Initial Public Offering and Concurrent Private Placement

On October 7, 2016, the Company’s Registration Statement on Form S‑1 (File No. 333‑213569) relating to the initial public offering, (IPO), of its common stock was declared effective by the Securities and Exchange Commission (SEC). Pursuant to such Registration Statement, the Company sold 5,000,000 shares at an initial public offering price of $8.00 per share for net proceeds of $33.9 million to the Company, net of underwriting discounts and commissions, and offering costs. Concurrent with the IPO, the Company issued 625,000 shares of its common stock in a private placement for net proceeds of $4.7 million, after deducting the placement agent fee.

In connection with the IPO, the following events occurred:

·

An aggregate of 2,486,199 shares of the Company’s common stock were issued to the holders of the redeemable convertible preferred stock upon the conversion of all shares of redeemable convertible preferred stock into common stock immediately prior to the closing of the IPO.

·

The outstanding balance of the convertible promissory notes payable including accrued interest was converted into 1,361,009 shares of common stock.

·

All of the outstanding redeemable convertible preferred stock warrants converted to warrants to purchase shares of common stock upon the closing of the IPO.

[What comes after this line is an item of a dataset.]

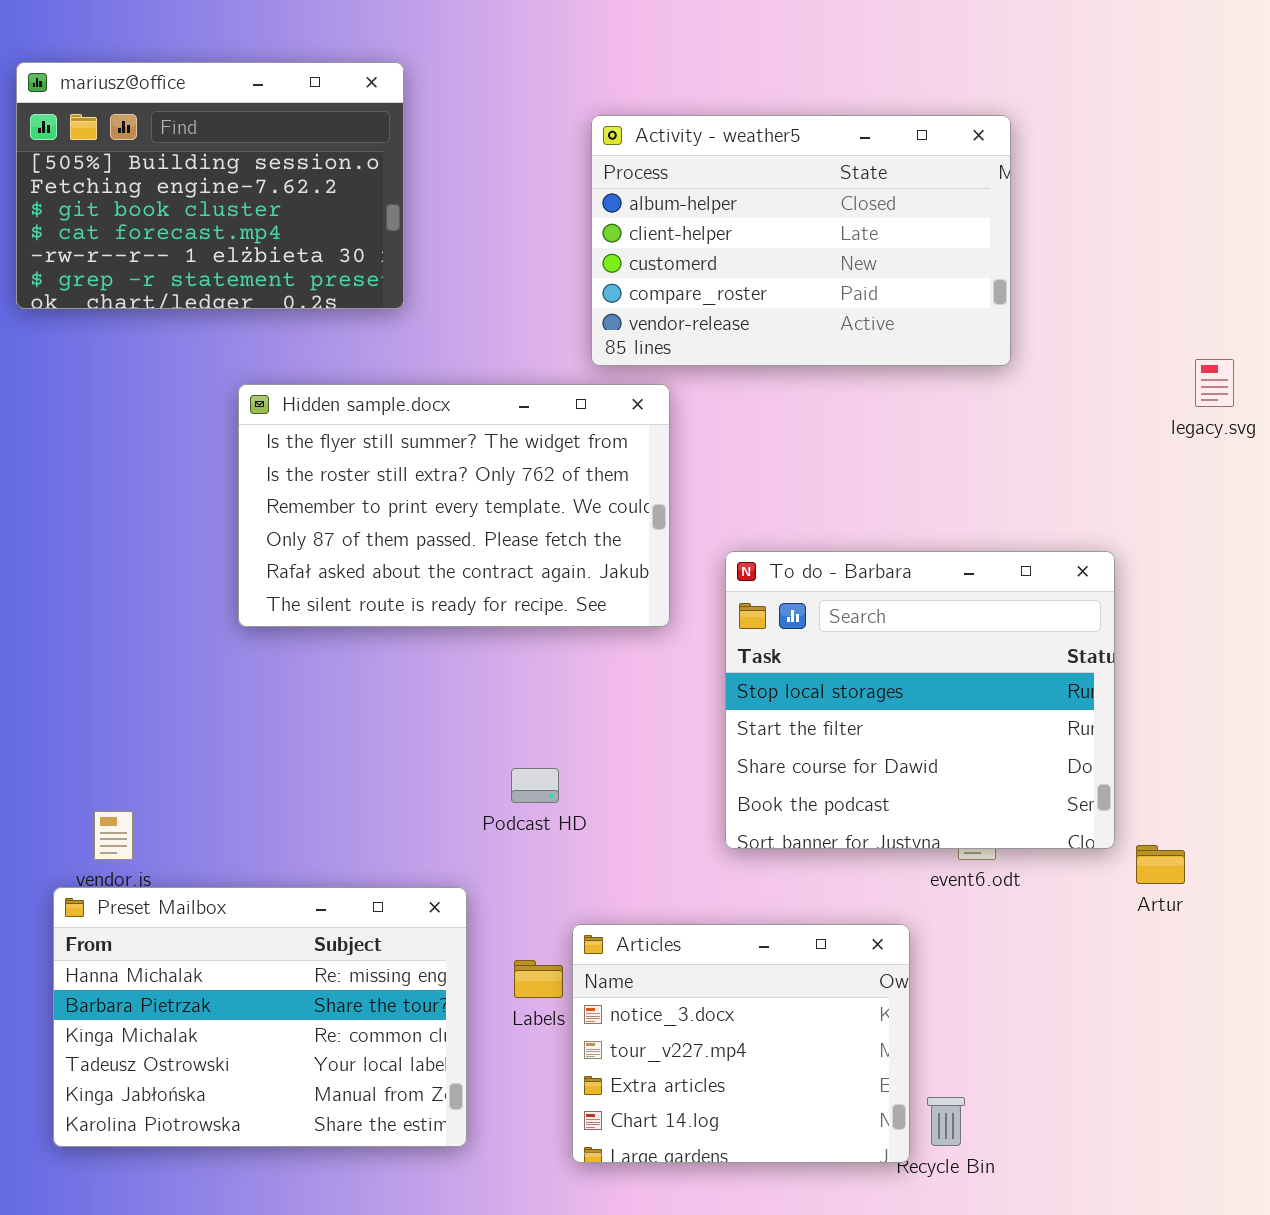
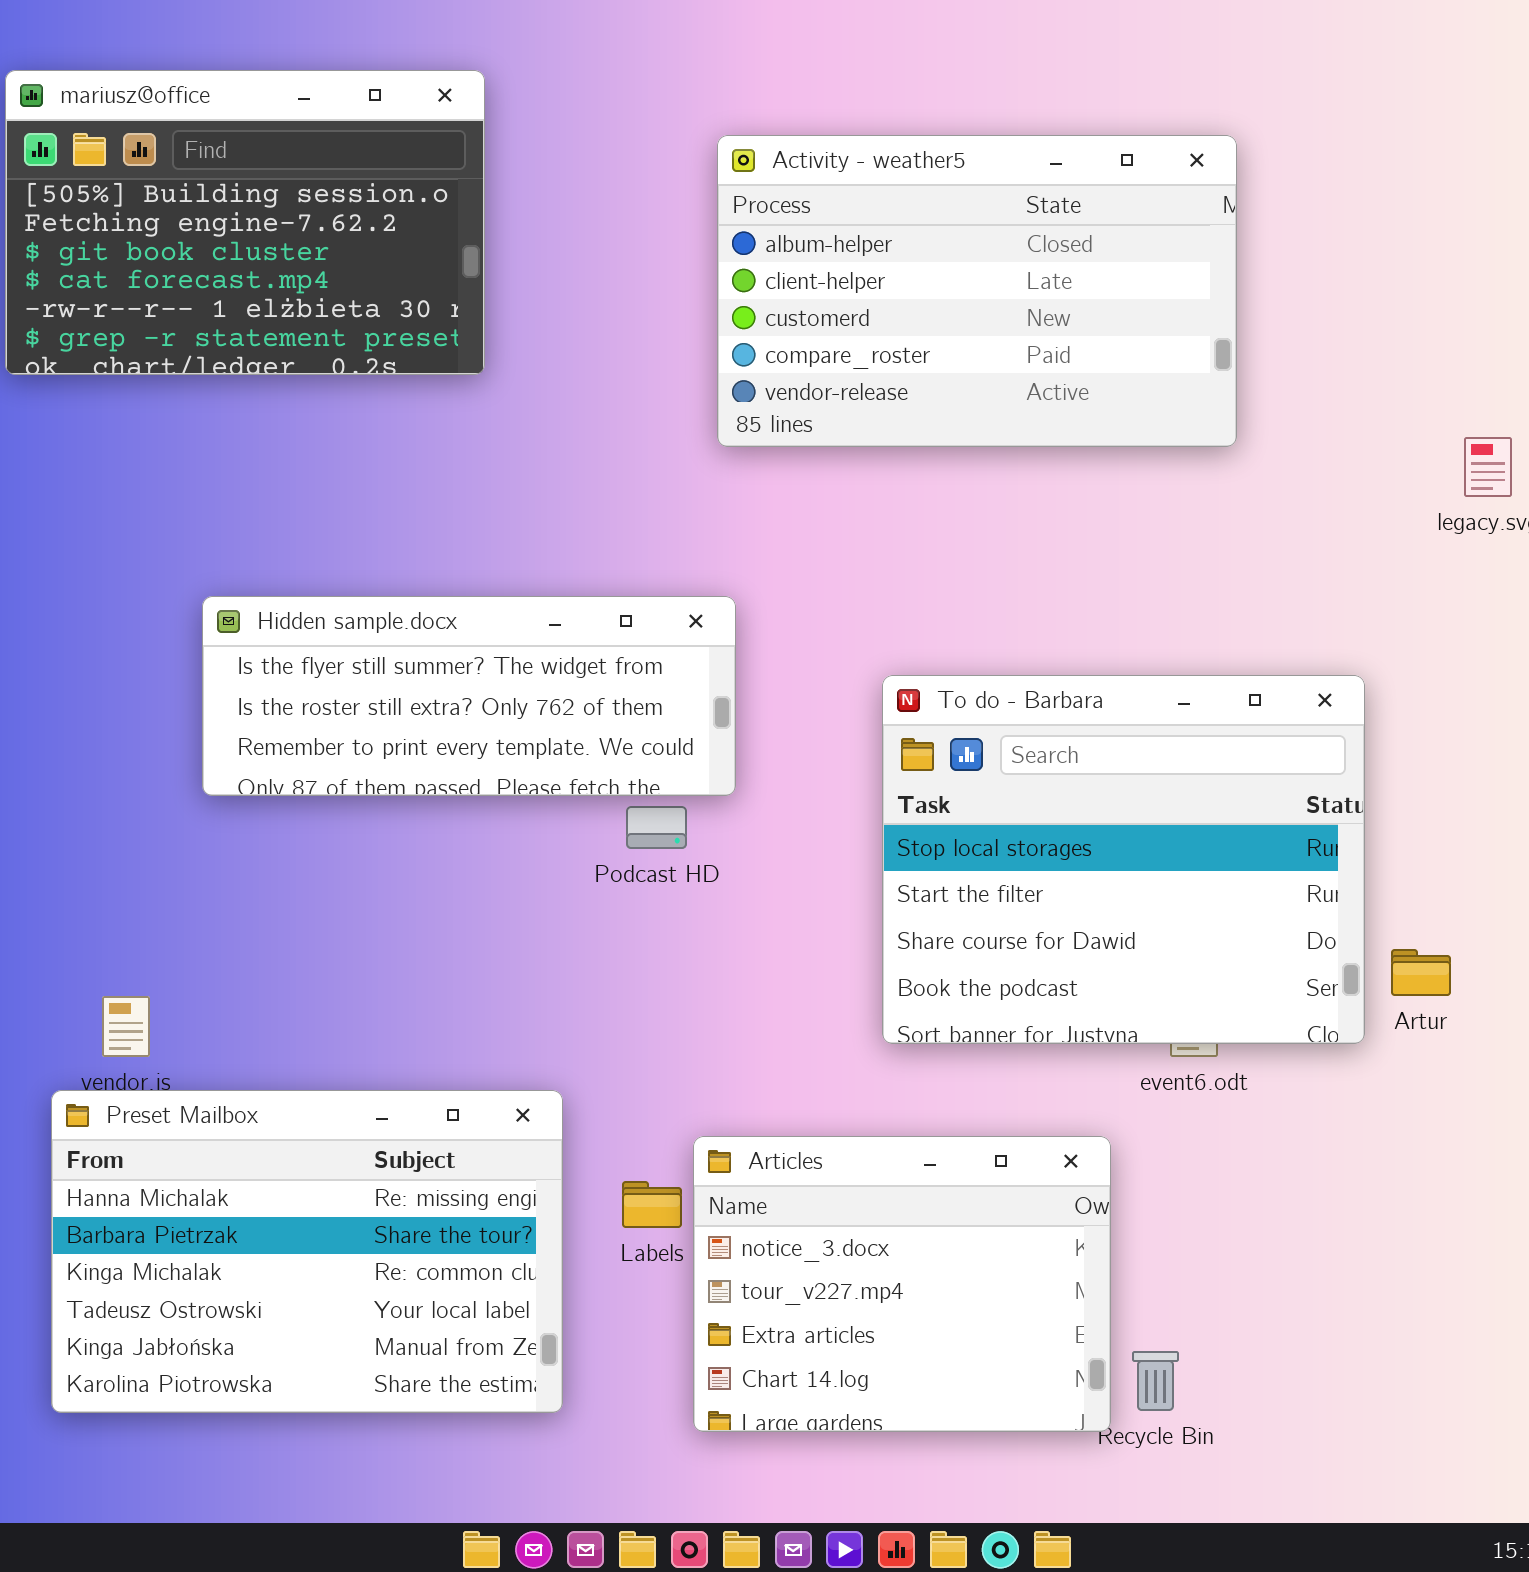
Hidden sample.docx: [238,384,670,627] -> [202,596,736,796], moved, resized
Podcast HD: [511,768,559,803] -> [626,806,687,849], moved
Artur: [1136,845,1185,884] -> [1391,949,1451,996], moved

Ability to continue as a going concern

The Company believes that its existing cash and cash equivalents as of December 31, 2017, coupled with its anticipated growth and sales levels, and proceeds of $24.8 million to the Company, net of underwriting discounts and commissions, but before offering costs from the follow-on underwritten public offering in February 2018, will be sufficient to meet its anticipated cash requirements for at least the next 12 months from March 15, 2018. The Company’s future capital requirements will depend on many factors, including its growth rate, the timing and extent of its spending to support research and development activities, the timing and cost of establishing additional sales and marketing capabilities, and the introduction of new products. The Company may be required at some point in the future to seek additional equity or debt financing, to sustain operations beyond that point, and such additional financing may not be available on acceptable terms or at all. If the Company is unable to raise additional capital or generate sufficient cash from operations to adequately fund its operations, it will need to curtail planned activities to reduce costs. Doing so will likely harm its ability to execute on its business plan.